What Makes You Feel Secure?
by Swanee Hunt, Scripps Howard News Service, September 29, 2004
An election-year October is upon us, which means that over the next few weeks Americans will gather in their living rooms to hear two presidential candidates have it out. Mothers will pull their kids away from homework for these lessons in current events. They may have to bribe their children with snacks in front of the TV, but they’ll be there.
And according to recent polls, the mothers will be listening keenly. Lately, there’s been a lot of press about “security moms,” women whose worst nightmare is an American version of the recent slaughter of Russian school children. They say national security is their No. 1 issue as they gravitate toward macho politicians. Ironically, our national security hasn’t been strengthened by the current administration, despite its military aggressiveness. In fact, with millions of new enemies around the world, we’re more of a target than ever. And because of our bullying tactics and go-it-alone swagger, many traditional allies have backed away from us.
But there are more threats to our “security” than terrorists. What really keeps us up at night? The fear of a terrorist attack in our neighborhood? Or one of a laundry-list of everyday concerns? Are healthcare costs going to skyrocket out of reach? Will reproductive rights be maintained? Will our kids get the care they need?
For the past four years, security at home has fared as poorly as homeland security. Out-of-pocket healthcare for workers has increased 50 percent, while the number of Americans with employer-provided healthcare has dropped. As a result, 45 million now lack health insurance.
The president’s healthcare agenda won’t help much. Though he boasts it will cover 10 million people who currently lack insurance, according to the non-partisan Congressional Budget Office and the US Treasury Department, a best-case scenario will extend coverage to just six million. More likely, they say, it will help just two million. And those currently covered can expect costs to increase. Bush wants people to use tax-favored Health Savings Accounts and get most of their coverage through individual insurance plans. This may mean savings for younger and healthier workers, whose plans will be inexpensive. But without relatively healthy workers with whom to spread costs, traditional group plan premiums will shoot up.
That doesn’t bode well for parents and their kids. And grandparents
won’t do any better. Medicare is scheduled for a 17.4 percent
increase in premiums. Payment for Bush’s Medicare prescription
drug package is on top of that, and the program no longer has authority
to negotiate lower prices with drug companies. The administration
also favors
carving up Social Security into private retirement accounts. That
makes sense as long as the stock market is going up. But get real.
The market is a roller coaster, and declines could throw millions
into poverty.
Warning, security moms: Women live longer than men. That means they’ll feel even more pinched by policies weakening programs for the elderly. And Americans of childbearing years must have special empathy for women all around the world who no longer receive contraceptive help of any kind because Bush cut out funding for organizations that offer information on abortion. And given his past nominations of ultra-conservative judges, with a second Bush term, abortion rights in the United States could virtually disappear.
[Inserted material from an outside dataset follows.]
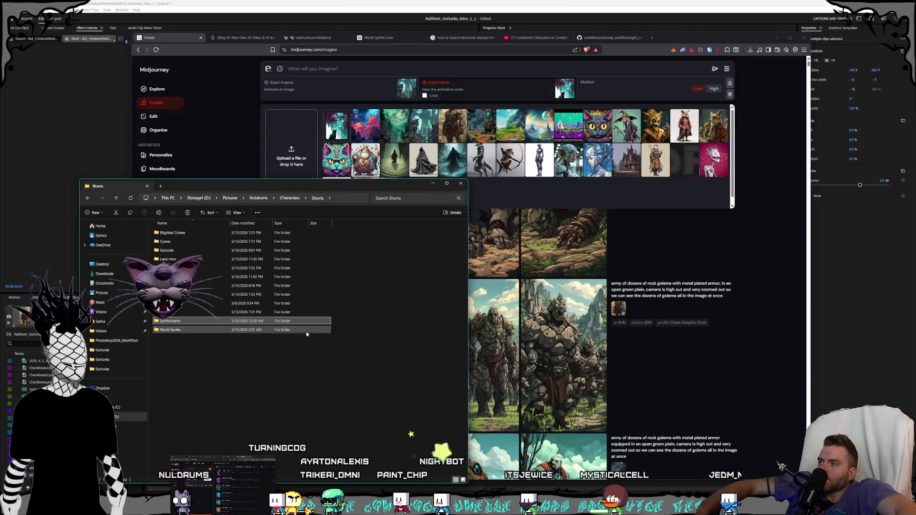
{"action": "double_click", "coordinate": [189, 250]}
{"action": "left_click", "coordinate": [204, 249]}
There are more attacks on security in the workplace and the home. The administration cut the Equal Pay Matters Initiative, which helped train women for better paying jobs and improved enforcement of fair compensation laws. And the government’s 2005 budget set funding for battered women’s shelters at 26 percent below the level approved by Congress. Welfare reauthorization is woefully short by billions, so that in the next few years hundreds of thousands of poor parents trying to hold down a job will receive no childcare help.
Tax cuts for the wealthy seem unconscionable when our country is facing such a squeeze in basic social services. The average break for those with incomes over $1 million amounts to five times the annual income of a typical single mother trying to support her children.
So where’s this phantom boost to security the administration claims as its hallmark? Our homeland isn’t more secure. Our children and our seniors aren’t more secure. Instead, this administration has waged a war of neglect on the American people.